Taxonomie

Gelbbauchunke

Gelbbauchunke

Wissenschaftlicher Name: Bombina variegata

Beschreibung:

Die Gelbbauchunke (Bombina variegata), auch Bergunke genannt, gehört innerhalb der Klasse der Amphibien zur „urtümlichen“ Familie Bombinatoridae (in vielen Übersichten wird sie aber noch zu den Scheibenzünglern gestellt) und zur Gattung der Unken. Der kleine, spitzwarzige Froschlurch hat eine unscheinbar gefärbte Oberseite, während die Bauchseite eine leuchtend gelbe Warnfärbung aufweist. Die Art kommt regional auch in Mitteleuropa vor und bevorzugt als Lebensraum lehmige Pfützen und Kleintümpel.

Die Gelbbauchunke wurde von der Deutschen Gesellschaft für Herpetologie und Terrarienkunde zum Lurch des Jahres 2014 gekürt.

Merkmale

Die Größe der Männchen und Weibchen liegt zwischen 35 und 56 Millimetern; in Mitteleuropa sind Kopf-Rumpf-Längen von mehr als 45 mm aber selten zu beobachten. Die Oberseite ist lehm- bis graubraun, wobei manchmal in der Nackengegend schmale dunklere Drüsenkomplexe und verwaschen helle Flecken sichtbar sind. Die Unterseite inklusive der Innenseiten der Gliedmaßen und der Finger und Zehen ist intensiv hellgelb bis orange gefärbt und mit bleigrauen bis schwarzen Flecken oder Flächen durchsetzt. Meist liegt der Gelbanteil bei mehr als der Hälfte der Fläche (gelegentlich treten auch Tiere mit fast gänzlich gelber Bauchseite auf; aber auch komplett schwarze wurden beobachtet). Weil das Zeichnungsmuster der Unterseite bei jedem Tier verschieden ist, ermöglicht dies eine individuelle Unterscheidung – etwa im Rahmen zoologischer Untersuchungen. In diesem Zusammenhang hat sich die fotografische Dokumentation der gelb-schwarzen Unterseite als zuverlässige, individuelle Identifikationsmethode bewährt. Die fotografische Erfassung (Photographic-Mark-Recapture – PMR) ist für die Tiere schonend und damit ethisch vertretbar. Für ein erfolgreiches Monitoring ist es notwendig, die zu beobachtenden Populationen zwei- bis dreimal jährlich aufzusuchen. Geplant sind PMR-Studien, die anhand des Feuersalamanders und der Gelbbauchunke an der Universität Bielefeld und der TiHo Hannover mit Unterstützung durch den NABU Niedersachsen durchgeführt werden sollen. Seit 2003 läuft im Naturlehrgebiet Buchwald im Schweizer Kanton Luzern die statistische Untersuchung der dortigen Population mit ebensolcher fotografischer Dokumentation der Individuen.

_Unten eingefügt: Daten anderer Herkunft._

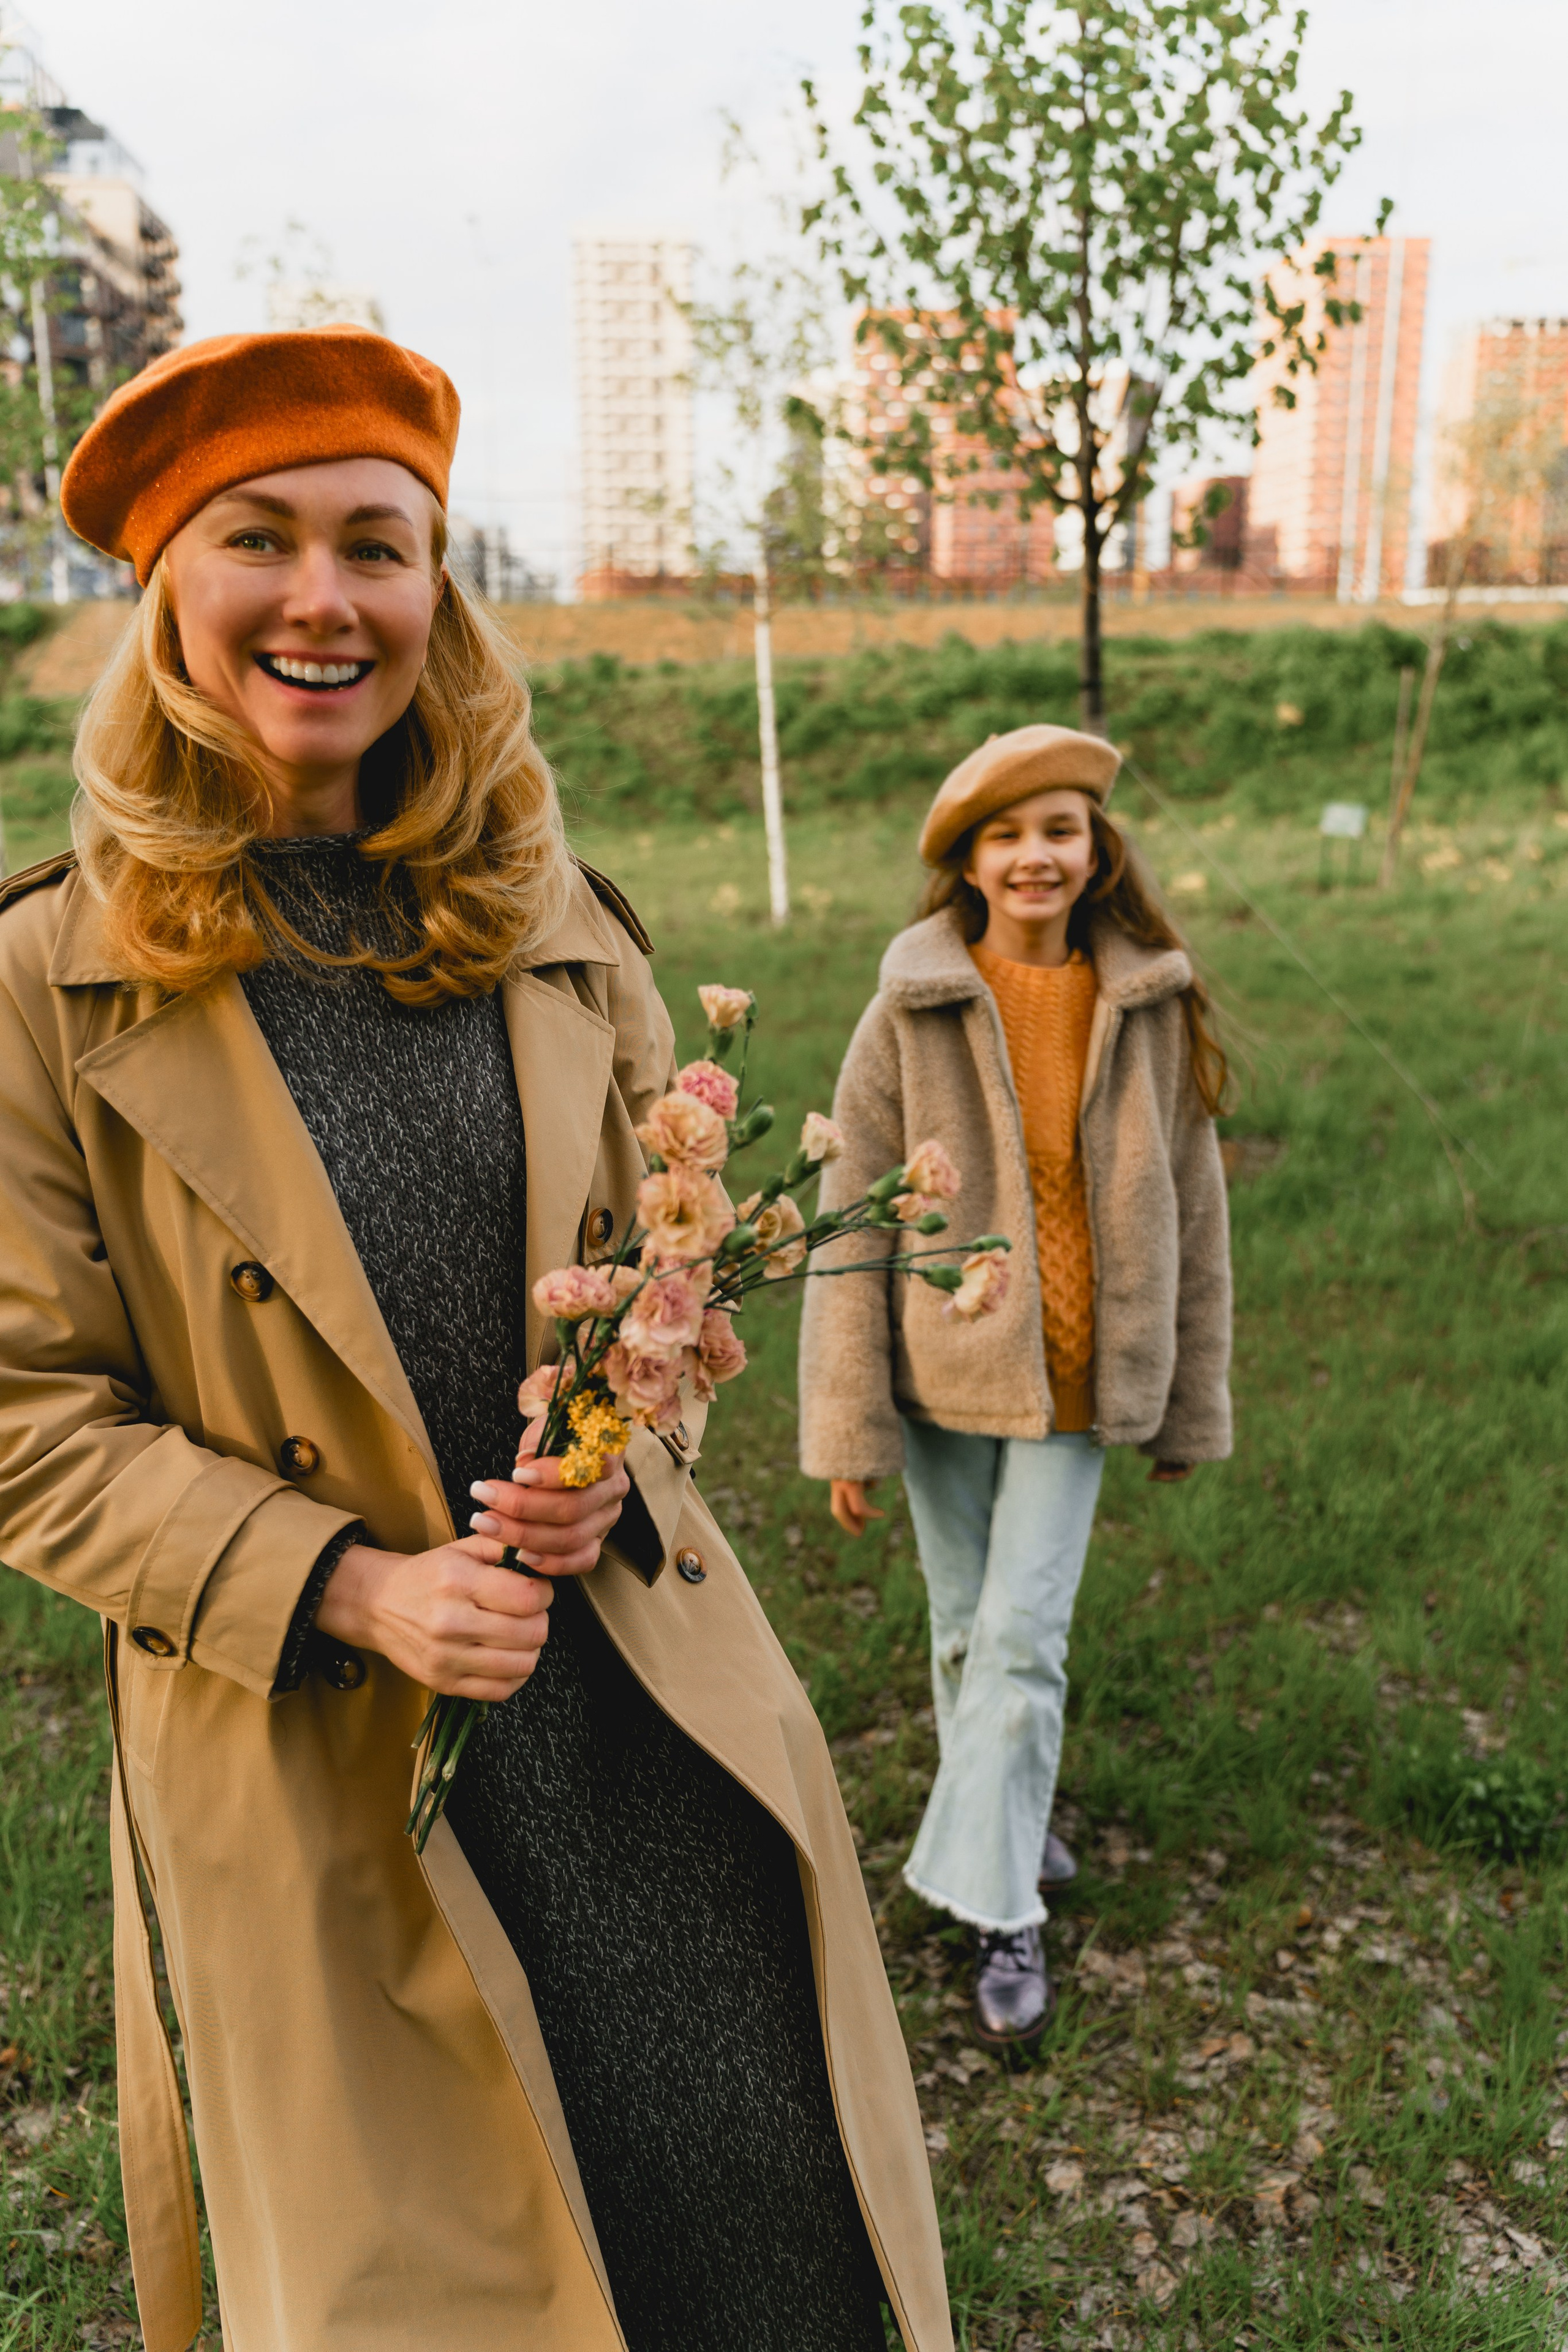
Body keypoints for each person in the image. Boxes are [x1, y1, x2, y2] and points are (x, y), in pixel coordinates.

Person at [0, 329, 952, 2352]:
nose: (323, 598)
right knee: (432, 2289)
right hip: (322, 1761)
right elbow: (24, 1416)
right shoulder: (39, 981)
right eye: (257, 539)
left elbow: (647, 1296)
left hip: (634, 1707)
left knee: (763, 2237)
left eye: (379, 542)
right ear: (163, 589)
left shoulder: (550, 914)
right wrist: (341, 1580)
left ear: (440, 589)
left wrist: (631, 1417)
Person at [798, 726, 1233, 2054]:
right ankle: (1013, 1813)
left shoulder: (1146, 1003)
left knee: (1022, 1636)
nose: (1035, 855)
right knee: (959, 1631)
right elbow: (850, 1217)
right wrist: (846, 1424)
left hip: (1084, 1381)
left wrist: (1187, 1399)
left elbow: (1193, 1208)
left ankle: (999, 1913)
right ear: (965, 864)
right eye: (1005, 835)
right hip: (945, 1377)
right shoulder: (908, 1011)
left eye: (1059, 828)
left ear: (1096, 849)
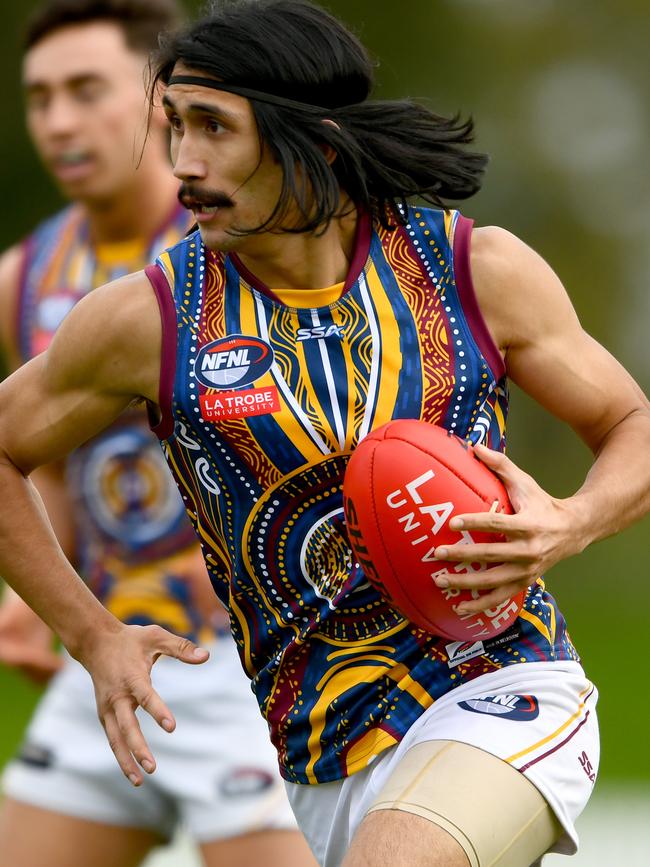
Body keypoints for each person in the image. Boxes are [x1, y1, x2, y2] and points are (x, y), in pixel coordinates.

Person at [0, 0, 649, 864]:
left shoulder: (473, 269)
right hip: (319, 752)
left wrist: (571, 520)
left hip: (507, 686)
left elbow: (631, 421)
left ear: (318, 141)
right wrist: (91, 632)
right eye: (176, 127)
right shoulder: (147, 320)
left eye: (215, 129)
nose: (184, 165)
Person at [0, 2, 315, 866]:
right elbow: (48, 470)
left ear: (157, 100)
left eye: (85, 90)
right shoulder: (26, 277)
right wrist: (38, 601)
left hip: (247, 670)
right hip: (109, 660)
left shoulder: (243, 245)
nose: (59, 120)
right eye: (39, 97)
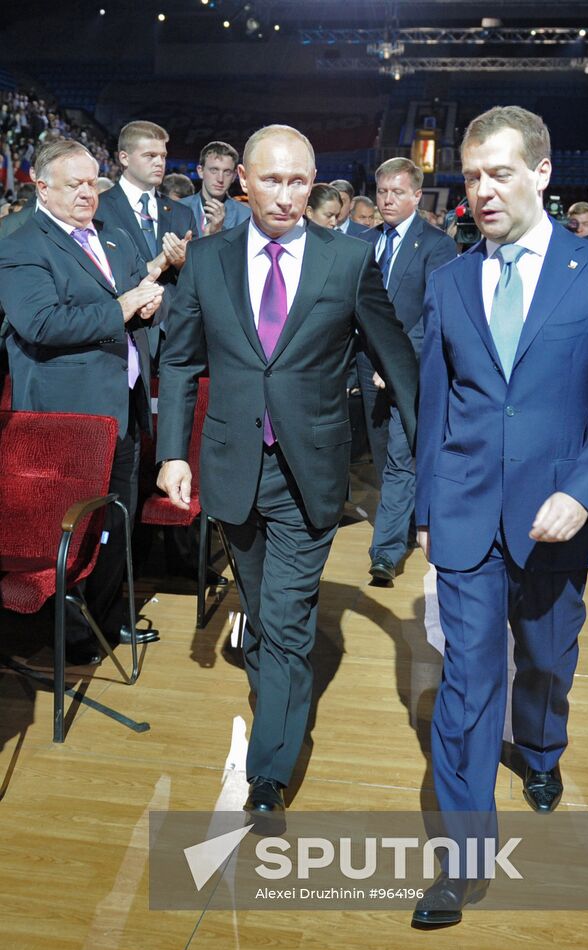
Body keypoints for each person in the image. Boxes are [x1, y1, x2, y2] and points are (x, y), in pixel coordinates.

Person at [412, 106, 588, 929]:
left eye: (499, 172)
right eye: (472, 175)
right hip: (468, 516)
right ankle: (462, 860)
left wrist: (582, 492)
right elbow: (432, 406)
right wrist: (422, 512)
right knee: (467, 685)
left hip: (558, 516)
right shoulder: (446, 281)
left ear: (543, 174)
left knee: (545, 661)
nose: (481, 190)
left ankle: (542, 750)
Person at [155, 124, 418, 828]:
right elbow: (180, 361)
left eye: (298, 180)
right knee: (262, 609)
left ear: (314, 183)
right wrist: (172, 452)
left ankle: (270, 767)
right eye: (270, 179)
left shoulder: (347, 261)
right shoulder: (207, 261)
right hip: (233, 468)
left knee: (287, 618)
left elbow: (397, 360)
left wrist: (432, 460)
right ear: (242, 178)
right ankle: (275, 691)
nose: (284, 194)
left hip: (312, 471)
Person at [0, 139, 163, 665]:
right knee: (68, 528)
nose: (88, 193)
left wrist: (150, 303)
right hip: (66, 419)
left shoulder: (111, 236)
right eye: (75, 184)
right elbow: (41, 323)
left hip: (123, 406)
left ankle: (106, 618)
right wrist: (121, 308)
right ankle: (72, 636)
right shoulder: (21, 243)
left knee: (117, 520)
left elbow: (139, 300)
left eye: (94, 182)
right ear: (41, 187)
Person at [356, 156, 456, 583]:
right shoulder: (365, 242)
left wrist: (397, 362)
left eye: (398, 191)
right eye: (382, 191)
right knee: (383, 456)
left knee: (400, 457)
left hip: (408, 368)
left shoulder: (437, 245)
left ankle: (386, 551)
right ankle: (409, 518)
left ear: (418, 195)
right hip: (363, 365)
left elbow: (435, 315)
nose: (388, 199)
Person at [95, 120, 197, 367]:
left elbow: (200, 278)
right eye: (150, 155)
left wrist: (184, 263)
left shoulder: (182, 213)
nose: (160, 162)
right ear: (124, 157)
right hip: (123, 335)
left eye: (162, 155)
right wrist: (160, 262)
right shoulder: (99, 208)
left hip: (174, 336)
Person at [180, 140, 252, 236]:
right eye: (214, 170)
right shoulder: (179, 209)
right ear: (200, 171)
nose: (220, 179)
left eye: (227, 172)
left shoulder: (246, 215)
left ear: (234, 176)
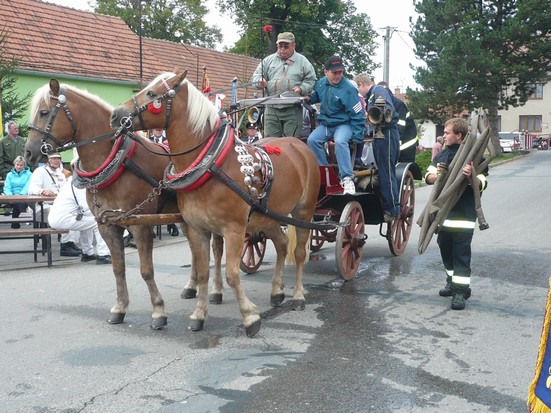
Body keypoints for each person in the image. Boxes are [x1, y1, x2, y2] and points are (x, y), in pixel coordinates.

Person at [424, 117, 488, 310]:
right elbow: (428, 177)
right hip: (443, 215)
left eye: (447, 132)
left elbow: (482, 184)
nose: (443, 135)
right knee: (444, 247)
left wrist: (471, 176)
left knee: (461, 253)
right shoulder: (441, 156)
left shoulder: (476, 158)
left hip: (463, 215)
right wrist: (440, 175)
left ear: (458, 136)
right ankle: (451, 281)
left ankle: (461, 291)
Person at [306, 56, 365, 195]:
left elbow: (358, 114)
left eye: (340, 72)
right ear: (326, 72)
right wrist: (310, 98)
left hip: (344, 124)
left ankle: (347, 178)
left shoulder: (349, 89)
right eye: (334, 73)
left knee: (340, 141)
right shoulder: (321, 83)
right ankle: (325, 172)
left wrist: (358, 135)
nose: (338, 76)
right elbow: (318, 96)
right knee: (312, 140)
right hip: (327, 123)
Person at [252, 32, 316, 138]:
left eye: (286, 46)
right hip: (271, 108)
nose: (282, 49)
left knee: (291, 143)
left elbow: (311, 80)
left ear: (294, 45)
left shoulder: (302, 61)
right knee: (270, 143)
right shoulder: (268, 61)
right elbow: (255, 77)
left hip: (293, 109)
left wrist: (301, 89)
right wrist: (260, 81)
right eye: (280, 46)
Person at [355, 74, 400, 221]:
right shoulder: (375, 93)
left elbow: (386, 111)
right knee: (385, 172)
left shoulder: (378, 91)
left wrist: (372, 118)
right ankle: (391, 206)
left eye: (357, 88)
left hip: (385, 135)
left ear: (361, 84)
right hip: (383, 135)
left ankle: (392, 209)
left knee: (386, 173)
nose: (358, 91)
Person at [48, 174, 112, 264]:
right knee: (100, 222)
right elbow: (86, 207)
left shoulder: (72, 182)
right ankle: (103, 255)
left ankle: (88, 253)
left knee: (88, 221)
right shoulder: (78, 186)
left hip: (60, 217)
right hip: (62, 219)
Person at [27, 153, 82, 257]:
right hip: (41, 207)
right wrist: (42, 191)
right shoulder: (40, 172)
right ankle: (65, 245)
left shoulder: (61, 174)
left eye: (58, 158)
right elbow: (31, 189)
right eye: (53, 158)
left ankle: (70, 242)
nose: (56, 160)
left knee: (77, 212)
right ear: (48, 160)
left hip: (56, 206)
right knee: (66, 214)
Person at [2, 156, 32, 228]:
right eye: (17, 165)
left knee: (19, 201)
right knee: (17, 202)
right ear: (14, 165)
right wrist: (10, 195)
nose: (19, 167)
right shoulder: (9, 175)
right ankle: (23, 215)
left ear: (24, 166)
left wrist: (21, 194)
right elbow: (7, 187)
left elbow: (28, 186)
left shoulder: (29, 174)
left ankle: (15, 224)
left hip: (24, 196)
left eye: (21, 165)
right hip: (11, 196)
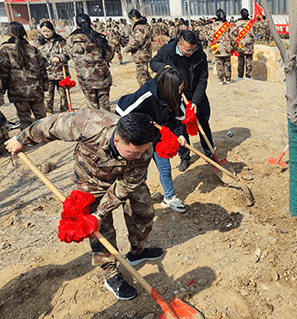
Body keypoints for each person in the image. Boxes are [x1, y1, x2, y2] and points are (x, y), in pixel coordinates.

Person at [4, 110, 165, 301]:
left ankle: (137, 252)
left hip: (124, 179)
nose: (139, 156)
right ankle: (110, 273)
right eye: (134, 152)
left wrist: (100, 212)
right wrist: (22, 138)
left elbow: (127, 185)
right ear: (116, 141)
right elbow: (52, 125)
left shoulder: (143, 151)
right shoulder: (90, 124)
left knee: (144, 212)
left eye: (141, 151)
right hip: (90, 180)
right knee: (101, 229)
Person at [116, 67, 187, 212]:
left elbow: (180, 117)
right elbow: (121, 110)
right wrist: (139, 123)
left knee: (165, 168)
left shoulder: (176, 96)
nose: (181, 93)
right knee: (141, 173)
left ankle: (169, 198)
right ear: (168, 87)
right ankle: (136, 200)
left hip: (160, 138)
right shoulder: (146, 94)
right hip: (142, 139)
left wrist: (180, 134)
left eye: (182, 89)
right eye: (178, 89)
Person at [150, 29, 215, 172]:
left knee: (203, 123)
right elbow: (153, 63)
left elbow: (202, 80)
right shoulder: (167, 50)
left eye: (193, 49)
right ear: (179, 44)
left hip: (195, 95)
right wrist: (163, 67)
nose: (190, 53)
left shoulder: (200, 55)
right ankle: (185, 157)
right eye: (187, 50)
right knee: (179, 126)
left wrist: (196, 102)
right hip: (176, 96)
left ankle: (210, 155)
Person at [0, 21, 48, 130]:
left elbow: (3, 72)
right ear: (23, 32)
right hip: (36, 88)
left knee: (24, 118)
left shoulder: (4, 50)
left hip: (17, 91)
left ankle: (28, 140)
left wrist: (2, 90)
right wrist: (45, 86)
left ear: (9, 33)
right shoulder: (32, 48)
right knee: (41, 116)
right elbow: (42, 69)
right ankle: (43, 137)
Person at [65, 13, 114, 111]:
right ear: (90, 23)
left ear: (77, 24)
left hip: (85, 78)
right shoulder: (97, 37)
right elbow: (108, 56)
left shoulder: (71, 39)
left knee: (92, 109)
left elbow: (71, 56)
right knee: (105, 109)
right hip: (102, 77)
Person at [33, 21, 71, 115]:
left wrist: (59, 58)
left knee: (64, 96)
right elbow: (33, 57)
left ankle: (65, 113)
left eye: (48, 31)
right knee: (47, 97)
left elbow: (68, 53)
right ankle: (49, 114)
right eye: (44, 31)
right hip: (46, 75)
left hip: (61, 73)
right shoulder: (37, 43)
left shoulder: (60, 41)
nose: (46, 33)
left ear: (53, 30)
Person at [123, 9, 152, 87]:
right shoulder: (143, 26)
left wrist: (126, 49)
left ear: (133, 18)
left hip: (141, 56)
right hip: (144, 55)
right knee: (146, 75)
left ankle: (145, 94)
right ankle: (153, 89)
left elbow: (136, 42)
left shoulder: (139, 27)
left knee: (142, 79)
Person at [210, 9, 232, 85]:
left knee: (219, 64)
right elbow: (232, 37)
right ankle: (228, 79)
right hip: (227, 48)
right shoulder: (228, 25)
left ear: (217, 16)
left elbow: (210, 36)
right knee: (227, 64)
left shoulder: (213, 25)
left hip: (217, 48)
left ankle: (221, 80)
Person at [232, 8, 255, 80]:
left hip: (240, 46)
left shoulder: (237, 23)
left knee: (241, 61)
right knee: (249, 61)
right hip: (249, 46)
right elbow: (254, 32)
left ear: (241, 15)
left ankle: (240, 75)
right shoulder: (251, 23)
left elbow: (233, 34)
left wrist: (234, 45)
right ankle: (248, 76)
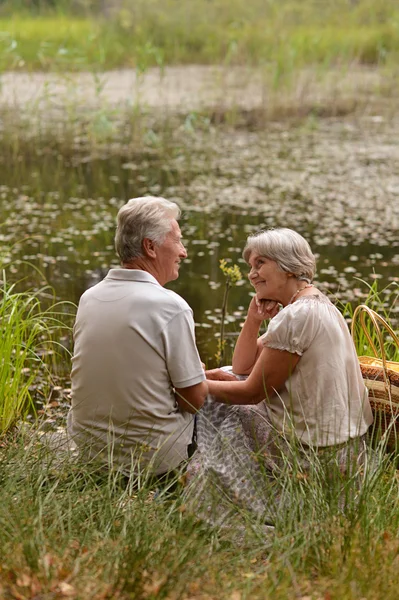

Gelbbauchunken besitzen einen gedrungenen Körper, der nicht ganz so stark abgeflacht ist wie bei der verwandten Rotbauchunke (Bombina bombina), sowie eine gerundete Schnauze. Die Pupille ist herzförmig, das Trommelfell ist äußerlich nicht erkennbar. Die Oberseite weist zahlreiche Warzen mit erhabenen schwarzen Hornstacheln auf.